Thanks for that tid bit, I'll update the code, update the version number and
re-upload it to sunsite!

Darn, someone just informed me random number generation is included by default
in zsh. echo $RANDOM will give you one "every time" so I was told. But still, my
little proggie has merit on systems that cannot, or by operator prejudice, don't
have zsh, and still want to have access to random numbers for shell scripts. :)

Brock

On Sat, 23 May 1998, Jakob Andreas Baerentzen wrote:
>On Wed, 20 May 1998, R. Brock Lynn wrote:
>> 
>> It is supposed to generate random integers in a certain range specified by two
>> endpoints inclusive. i.e.: randomit 10 100 will send to stdout a random long int
>> between 10 and 100. should work for negative numbers too.
>> 
>> My code is included.

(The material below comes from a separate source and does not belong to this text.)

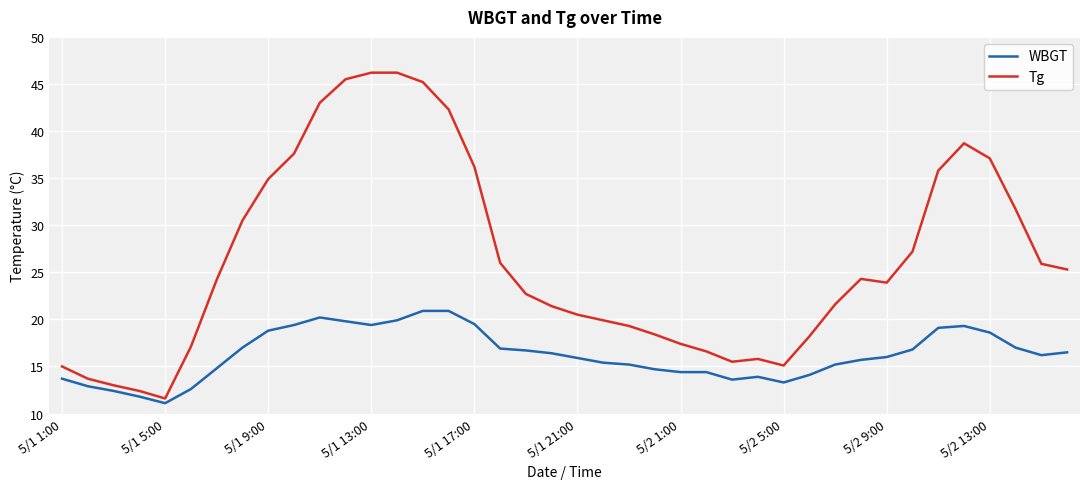

Which series has the widest spread of values?

Tg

Please give me some comments!
>
>There is one little problem that I have run into before
>
>
>  srand ( time ( 0 ) ) ;
>
>initializes the random number generator with the current time - and the
>time is measured in seconds. This means that if you call randomit two
>times during one second, you get the same random number.
>
>You should, probably, use
>
>srand(times(0));
>
>times(0) returns the number of clock ticks since system was brought up,
>and ``a tick'' seems to be one hundredth of a second.